_Your task_:
If a line of the listing contains the string "parameter", return that line.

_Information_:
= Beginning of Section =

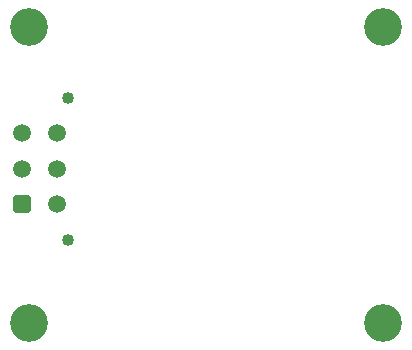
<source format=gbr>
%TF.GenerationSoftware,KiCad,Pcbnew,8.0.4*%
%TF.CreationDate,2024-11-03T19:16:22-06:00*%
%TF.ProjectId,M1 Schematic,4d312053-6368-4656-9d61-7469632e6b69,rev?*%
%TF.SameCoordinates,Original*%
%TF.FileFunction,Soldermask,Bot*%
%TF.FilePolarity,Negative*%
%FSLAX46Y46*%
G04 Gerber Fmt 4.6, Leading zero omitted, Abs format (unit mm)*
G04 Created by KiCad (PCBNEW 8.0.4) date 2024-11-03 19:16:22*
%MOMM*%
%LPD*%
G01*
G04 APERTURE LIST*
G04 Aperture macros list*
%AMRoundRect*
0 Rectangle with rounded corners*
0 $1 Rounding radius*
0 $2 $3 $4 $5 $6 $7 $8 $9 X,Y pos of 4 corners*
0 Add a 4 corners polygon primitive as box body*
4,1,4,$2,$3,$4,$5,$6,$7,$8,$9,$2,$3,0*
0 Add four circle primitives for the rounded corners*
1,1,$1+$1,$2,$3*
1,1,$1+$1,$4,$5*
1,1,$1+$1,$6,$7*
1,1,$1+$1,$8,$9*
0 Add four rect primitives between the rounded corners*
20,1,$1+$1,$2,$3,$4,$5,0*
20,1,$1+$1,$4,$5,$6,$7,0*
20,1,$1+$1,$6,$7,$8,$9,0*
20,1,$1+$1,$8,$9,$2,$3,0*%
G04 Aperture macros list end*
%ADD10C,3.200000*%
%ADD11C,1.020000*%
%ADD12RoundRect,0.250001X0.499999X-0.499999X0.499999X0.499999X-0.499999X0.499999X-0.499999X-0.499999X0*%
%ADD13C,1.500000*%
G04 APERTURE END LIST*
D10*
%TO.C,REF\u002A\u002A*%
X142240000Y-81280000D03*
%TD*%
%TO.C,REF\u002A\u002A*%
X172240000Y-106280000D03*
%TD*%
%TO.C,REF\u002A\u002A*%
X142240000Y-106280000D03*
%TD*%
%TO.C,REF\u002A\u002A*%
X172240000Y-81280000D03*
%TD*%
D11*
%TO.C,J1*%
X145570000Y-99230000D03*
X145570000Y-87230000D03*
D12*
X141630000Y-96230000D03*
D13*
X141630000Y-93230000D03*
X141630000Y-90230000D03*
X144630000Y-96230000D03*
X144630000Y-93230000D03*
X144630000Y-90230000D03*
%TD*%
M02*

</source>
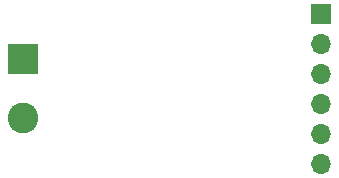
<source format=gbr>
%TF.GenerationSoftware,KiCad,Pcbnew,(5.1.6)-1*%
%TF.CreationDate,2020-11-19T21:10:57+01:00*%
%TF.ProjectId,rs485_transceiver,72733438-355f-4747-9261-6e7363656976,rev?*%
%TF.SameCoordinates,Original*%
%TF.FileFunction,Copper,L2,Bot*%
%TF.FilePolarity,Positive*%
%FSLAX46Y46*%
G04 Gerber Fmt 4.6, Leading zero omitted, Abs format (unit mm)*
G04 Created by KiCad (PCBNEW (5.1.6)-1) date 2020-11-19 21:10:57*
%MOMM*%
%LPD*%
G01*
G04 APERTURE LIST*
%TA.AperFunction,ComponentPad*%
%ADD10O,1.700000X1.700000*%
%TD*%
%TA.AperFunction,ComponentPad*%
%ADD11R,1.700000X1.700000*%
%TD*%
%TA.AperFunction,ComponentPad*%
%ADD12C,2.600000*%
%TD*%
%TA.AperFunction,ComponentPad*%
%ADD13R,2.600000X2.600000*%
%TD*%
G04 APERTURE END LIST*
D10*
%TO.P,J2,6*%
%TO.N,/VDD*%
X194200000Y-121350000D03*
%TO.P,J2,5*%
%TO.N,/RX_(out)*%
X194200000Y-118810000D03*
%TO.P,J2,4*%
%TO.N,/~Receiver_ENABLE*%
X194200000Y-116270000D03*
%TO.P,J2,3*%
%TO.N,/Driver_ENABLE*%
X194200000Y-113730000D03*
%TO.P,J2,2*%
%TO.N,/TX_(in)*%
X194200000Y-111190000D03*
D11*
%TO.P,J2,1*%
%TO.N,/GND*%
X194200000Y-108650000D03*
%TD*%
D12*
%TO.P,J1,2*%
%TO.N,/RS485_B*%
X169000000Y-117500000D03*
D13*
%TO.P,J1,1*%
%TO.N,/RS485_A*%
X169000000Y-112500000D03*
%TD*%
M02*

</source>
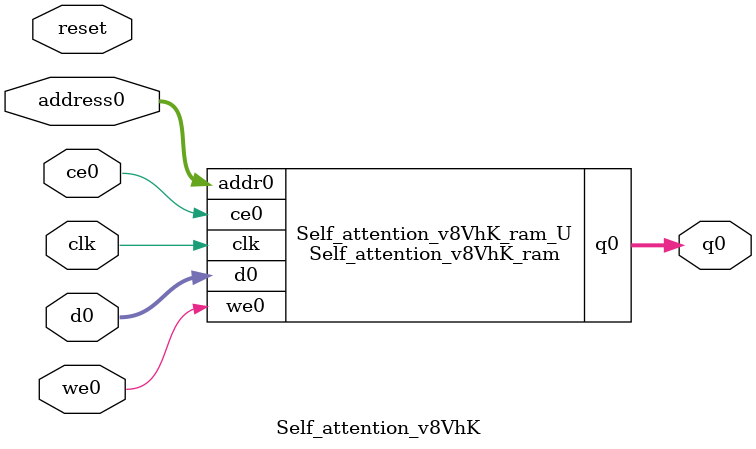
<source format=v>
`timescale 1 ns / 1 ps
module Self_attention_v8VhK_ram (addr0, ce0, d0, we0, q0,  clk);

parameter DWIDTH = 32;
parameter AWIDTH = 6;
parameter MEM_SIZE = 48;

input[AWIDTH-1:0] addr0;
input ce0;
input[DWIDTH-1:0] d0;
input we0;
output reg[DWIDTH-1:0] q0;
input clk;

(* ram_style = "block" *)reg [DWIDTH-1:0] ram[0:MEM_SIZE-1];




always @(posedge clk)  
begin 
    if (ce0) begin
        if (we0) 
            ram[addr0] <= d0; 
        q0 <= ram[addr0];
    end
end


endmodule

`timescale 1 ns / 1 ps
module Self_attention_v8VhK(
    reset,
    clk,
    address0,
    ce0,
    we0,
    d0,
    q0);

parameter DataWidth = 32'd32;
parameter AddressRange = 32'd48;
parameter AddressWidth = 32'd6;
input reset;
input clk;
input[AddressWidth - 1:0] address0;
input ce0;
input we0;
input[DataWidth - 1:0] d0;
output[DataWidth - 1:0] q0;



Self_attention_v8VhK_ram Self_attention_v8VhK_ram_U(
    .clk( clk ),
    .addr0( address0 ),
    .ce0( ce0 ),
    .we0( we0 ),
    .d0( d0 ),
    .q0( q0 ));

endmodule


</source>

= End of Section =
= Beginning of Section =

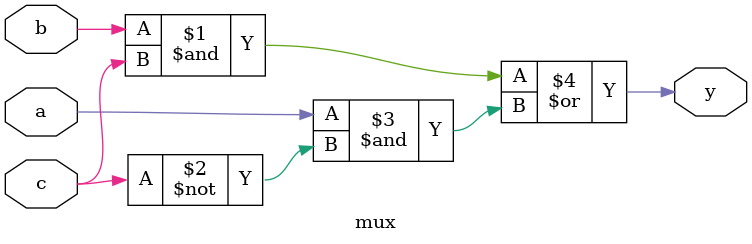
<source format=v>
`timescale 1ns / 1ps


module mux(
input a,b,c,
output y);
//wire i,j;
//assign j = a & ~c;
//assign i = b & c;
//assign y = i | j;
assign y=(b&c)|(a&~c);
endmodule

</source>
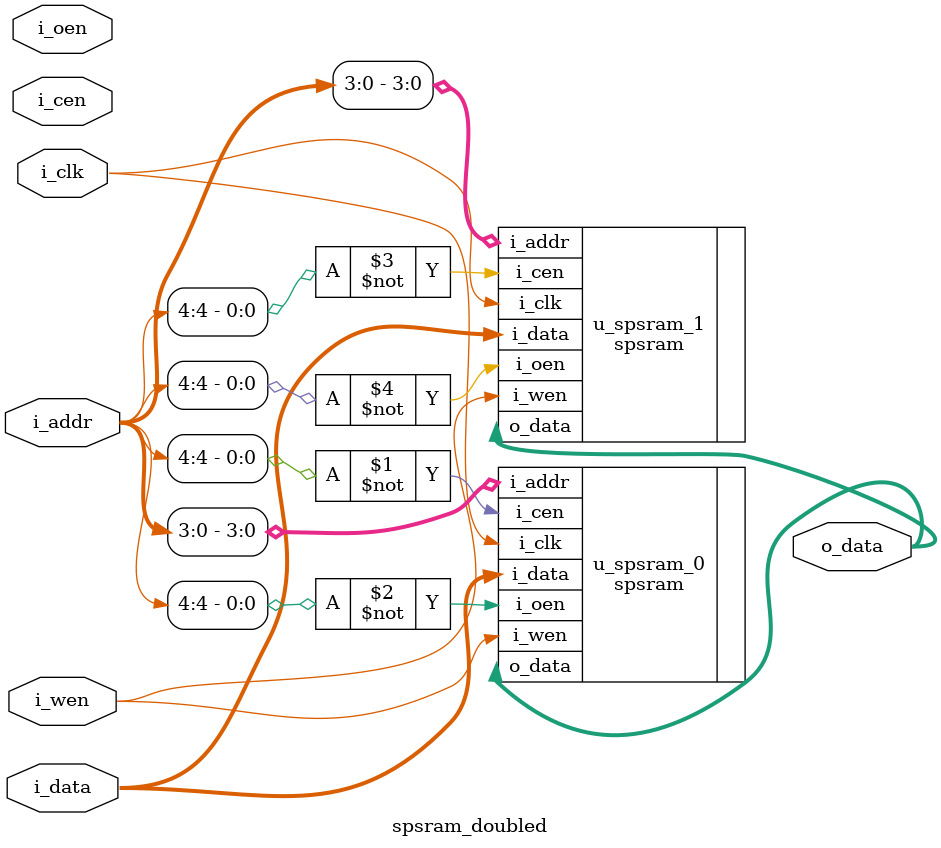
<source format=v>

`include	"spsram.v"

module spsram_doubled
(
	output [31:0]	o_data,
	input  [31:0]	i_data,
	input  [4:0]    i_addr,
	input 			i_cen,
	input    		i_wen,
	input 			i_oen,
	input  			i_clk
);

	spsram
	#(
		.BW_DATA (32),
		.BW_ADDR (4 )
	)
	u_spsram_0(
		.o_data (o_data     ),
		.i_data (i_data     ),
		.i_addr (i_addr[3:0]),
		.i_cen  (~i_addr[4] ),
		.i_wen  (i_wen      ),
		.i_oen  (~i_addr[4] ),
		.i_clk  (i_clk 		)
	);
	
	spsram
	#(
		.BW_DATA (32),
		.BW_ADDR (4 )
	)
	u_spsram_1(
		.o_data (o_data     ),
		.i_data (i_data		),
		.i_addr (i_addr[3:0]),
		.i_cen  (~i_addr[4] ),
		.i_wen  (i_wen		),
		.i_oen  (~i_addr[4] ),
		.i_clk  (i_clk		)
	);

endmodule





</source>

= End of Section =

_Answer to this problem_:
parameter DWIDTH = 32;
parameter AWIDTH = 6;
parameter MEM_SIZE = 48;
parameter DataWidth = 32'd32;
parameter AddressRange = 32'd48;
parameter AddressWidth = 32'd6;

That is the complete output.